The experiment: Replace the necessary (but clunky) systems with an AI-first interface that’s one pane of glass for all customer information and the next-best-action to be taken.
The workflow:
1. Used Retool to build an application layer over the top of incumbent systems with two views (lead console and company viewer).
2. Pipes in all lead and customer data along with: AI enrichment and engagement data (Redshift), call transcripts (Gong), feature usage and churn predictors (Amplitude), lead routing logic.
3. Brings in Gong call transcripts and auto-generates a SPICED framework, which it writes back to Salesforce to trigger the BDR to AE hand-off.
4. AEs can use the built-in AI agent to fire account research including, for example, scraping government data to see if there might be a health and safety violation as a buying signal.
5. AEs can “ask anything” about the account (ex: What’s their usage? How many paid teams do they have? What outreach approach should we take?)

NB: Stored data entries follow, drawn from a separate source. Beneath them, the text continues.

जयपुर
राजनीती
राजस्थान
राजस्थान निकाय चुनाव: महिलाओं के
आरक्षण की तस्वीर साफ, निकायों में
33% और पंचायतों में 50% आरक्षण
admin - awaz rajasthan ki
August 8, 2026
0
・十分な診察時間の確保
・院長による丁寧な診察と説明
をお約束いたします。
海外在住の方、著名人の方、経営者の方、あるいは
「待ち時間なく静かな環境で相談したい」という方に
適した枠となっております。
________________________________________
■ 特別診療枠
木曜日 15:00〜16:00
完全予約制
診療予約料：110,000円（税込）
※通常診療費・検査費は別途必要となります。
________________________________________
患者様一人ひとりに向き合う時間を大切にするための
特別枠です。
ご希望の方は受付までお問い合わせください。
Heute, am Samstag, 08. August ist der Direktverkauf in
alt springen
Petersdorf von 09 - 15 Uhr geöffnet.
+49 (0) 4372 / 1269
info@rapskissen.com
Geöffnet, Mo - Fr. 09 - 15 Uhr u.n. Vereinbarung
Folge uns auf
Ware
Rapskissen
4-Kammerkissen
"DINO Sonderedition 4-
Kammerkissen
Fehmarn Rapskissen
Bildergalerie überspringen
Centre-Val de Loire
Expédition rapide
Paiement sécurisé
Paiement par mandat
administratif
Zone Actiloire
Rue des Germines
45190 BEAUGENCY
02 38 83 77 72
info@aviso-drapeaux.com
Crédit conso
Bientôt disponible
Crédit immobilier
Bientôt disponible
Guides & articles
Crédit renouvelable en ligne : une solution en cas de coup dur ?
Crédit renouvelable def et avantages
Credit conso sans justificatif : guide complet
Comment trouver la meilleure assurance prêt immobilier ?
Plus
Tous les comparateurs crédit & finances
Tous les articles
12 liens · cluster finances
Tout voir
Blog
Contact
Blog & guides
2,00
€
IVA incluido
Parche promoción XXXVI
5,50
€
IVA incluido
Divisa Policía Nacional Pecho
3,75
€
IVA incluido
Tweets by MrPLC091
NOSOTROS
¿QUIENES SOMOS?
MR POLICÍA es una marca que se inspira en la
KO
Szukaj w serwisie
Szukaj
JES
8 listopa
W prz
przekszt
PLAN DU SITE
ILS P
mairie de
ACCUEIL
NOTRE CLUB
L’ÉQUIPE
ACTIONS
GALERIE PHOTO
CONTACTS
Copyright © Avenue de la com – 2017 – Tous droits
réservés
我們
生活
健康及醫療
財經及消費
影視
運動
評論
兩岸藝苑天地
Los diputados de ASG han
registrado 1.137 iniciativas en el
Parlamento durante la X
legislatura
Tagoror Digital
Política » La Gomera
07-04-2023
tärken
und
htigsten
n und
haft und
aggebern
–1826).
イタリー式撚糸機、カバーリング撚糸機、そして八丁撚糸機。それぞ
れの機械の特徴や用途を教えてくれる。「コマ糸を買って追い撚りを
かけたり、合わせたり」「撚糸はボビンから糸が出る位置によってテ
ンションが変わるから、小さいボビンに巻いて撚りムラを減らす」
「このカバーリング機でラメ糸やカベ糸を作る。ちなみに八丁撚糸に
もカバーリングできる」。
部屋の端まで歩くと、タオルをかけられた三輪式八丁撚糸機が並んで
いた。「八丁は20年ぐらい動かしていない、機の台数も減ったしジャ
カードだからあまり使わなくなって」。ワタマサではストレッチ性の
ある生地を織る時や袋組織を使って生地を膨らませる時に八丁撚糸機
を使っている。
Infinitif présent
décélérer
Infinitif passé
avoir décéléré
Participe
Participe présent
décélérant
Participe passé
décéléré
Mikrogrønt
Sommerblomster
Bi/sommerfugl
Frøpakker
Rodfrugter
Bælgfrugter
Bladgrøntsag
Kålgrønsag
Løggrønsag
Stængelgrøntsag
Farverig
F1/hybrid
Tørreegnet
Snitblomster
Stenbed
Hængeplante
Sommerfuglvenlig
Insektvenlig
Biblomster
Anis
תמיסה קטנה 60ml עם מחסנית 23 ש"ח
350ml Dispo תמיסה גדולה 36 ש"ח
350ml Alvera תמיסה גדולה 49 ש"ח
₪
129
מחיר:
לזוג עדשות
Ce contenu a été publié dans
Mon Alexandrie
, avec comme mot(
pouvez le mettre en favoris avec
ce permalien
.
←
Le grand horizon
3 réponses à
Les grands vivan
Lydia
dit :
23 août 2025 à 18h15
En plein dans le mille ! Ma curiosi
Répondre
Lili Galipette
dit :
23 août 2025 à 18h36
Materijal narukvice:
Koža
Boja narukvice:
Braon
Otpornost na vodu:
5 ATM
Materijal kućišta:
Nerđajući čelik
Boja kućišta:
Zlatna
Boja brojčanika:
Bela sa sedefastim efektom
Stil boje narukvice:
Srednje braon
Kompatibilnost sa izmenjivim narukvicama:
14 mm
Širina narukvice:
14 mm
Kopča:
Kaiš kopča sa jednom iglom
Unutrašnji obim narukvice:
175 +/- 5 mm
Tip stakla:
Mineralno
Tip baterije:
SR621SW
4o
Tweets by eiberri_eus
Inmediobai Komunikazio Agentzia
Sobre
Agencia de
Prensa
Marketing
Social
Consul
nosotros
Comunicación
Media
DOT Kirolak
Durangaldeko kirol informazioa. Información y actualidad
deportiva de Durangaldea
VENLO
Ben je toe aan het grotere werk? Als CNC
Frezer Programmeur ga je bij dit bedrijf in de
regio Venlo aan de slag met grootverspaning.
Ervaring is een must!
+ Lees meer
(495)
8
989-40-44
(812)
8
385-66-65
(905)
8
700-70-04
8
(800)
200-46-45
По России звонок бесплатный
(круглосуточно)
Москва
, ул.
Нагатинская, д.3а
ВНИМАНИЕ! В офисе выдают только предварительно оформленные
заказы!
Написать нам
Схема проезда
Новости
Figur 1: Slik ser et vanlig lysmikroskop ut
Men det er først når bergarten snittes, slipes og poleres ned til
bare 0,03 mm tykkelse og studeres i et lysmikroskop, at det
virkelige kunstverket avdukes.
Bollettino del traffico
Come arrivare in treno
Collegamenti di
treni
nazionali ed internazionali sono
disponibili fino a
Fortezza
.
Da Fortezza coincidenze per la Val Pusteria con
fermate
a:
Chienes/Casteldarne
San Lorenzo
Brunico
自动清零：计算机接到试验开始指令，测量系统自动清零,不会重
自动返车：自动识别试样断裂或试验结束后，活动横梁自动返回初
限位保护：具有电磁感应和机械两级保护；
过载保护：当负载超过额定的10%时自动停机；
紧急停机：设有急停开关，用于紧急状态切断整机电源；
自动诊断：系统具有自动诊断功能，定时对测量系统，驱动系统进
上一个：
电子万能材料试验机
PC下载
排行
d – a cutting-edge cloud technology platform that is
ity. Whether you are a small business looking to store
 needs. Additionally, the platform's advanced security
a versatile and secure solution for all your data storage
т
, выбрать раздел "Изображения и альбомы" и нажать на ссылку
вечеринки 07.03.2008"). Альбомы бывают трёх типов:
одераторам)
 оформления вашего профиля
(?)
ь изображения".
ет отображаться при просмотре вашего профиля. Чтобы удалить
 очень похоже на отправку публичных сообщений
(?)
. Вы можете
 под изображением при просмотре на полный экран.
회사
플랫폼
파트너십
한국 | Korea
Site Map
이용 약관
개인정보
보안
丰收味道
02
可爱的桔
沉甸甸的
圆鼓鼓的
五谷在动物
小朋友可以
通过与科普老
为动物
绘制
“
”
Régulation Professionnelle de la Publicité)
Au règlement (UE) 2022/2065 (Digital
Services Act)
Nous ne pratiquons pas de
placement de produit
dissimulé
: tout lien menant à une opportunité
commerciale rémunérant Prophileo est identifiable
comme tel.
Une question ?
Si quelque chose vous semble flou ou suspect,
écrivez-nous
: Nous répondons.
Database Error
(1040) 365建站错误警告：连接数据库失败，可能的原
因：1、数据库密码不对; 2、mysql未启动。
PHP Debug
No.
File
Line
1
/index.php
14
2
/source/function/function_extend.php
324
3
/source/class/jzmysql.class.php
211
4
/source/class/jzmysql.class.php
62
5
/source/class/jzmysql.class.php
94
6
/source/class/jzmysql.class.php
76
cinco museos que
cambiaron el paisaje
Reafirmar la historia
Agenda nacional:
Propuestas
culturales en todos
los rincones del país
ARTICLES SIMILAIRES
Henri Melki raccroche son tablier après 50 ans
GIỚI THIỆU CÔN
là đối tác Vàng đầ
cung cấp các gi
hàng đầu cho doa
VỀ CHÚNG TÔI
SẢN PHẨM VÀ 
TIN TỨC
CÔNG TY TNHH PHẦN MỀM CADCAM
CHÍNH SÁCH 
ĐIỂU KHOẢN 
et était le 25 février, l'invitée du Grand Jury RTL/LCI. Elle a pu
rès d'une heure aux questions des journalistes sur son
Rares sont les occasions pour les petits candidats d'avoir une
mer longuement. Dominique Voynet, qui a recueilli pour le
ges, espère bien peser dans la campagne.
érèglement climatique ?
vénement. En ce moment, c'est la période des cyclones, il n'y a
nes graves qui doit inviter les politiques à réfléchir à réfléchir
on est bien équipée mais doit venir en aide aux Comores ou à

6. Added conversion rate and pipeline leaderboards for friendly competition.The results: >25% increase in lead-to-opportunity conversion rate and a consistent increase in the volume of pipeline created. BDRs save 30 minutes per opportunity with automated hand-offs.
The learnings:
Over 80% of the marketing and sales team are active users of the custom app layer.
Productivity gains are translating into faster response times and better quality engagement.
AI agents don’t need to be in autopilot mode to generate value; copilot use cases can be equally (or more) useful.
For premium subscribers: These AI agent workflows have been added to the AI for GTM prompt library available here.
Learnings from an AI-first GTM org
The SafetyCulture team attributes their (fantastic) results to making sure they’ve picked out meaningful use cases to solve. They’ve mapped the customer journey (from generate traffic to grow customers) and hand-selected the levers where AI can (a) identify, (b) personalize, (c) predict, (d) act as a copilot, and (e) take over on autopilot.
They initially went hard on autopilot use cases. Over time they’ve shifted toward a mixed model. Each new AI workflow starts on copilot.
The main barriers: getting access to data in a responsible way, navigating security risks, and remaining compliant with SafetyCulture’s brand. “At the beginning AI would go way off script,” Hamish recalled. “The initial hallucination was real. Front-line teams rely on us for a myriad of things so we have to be reliable.”
AI adoption is more than just rolling out ChatGPT across the team. And we’re still in the early stages of finding out what’s possible. I’m excited to keep following along.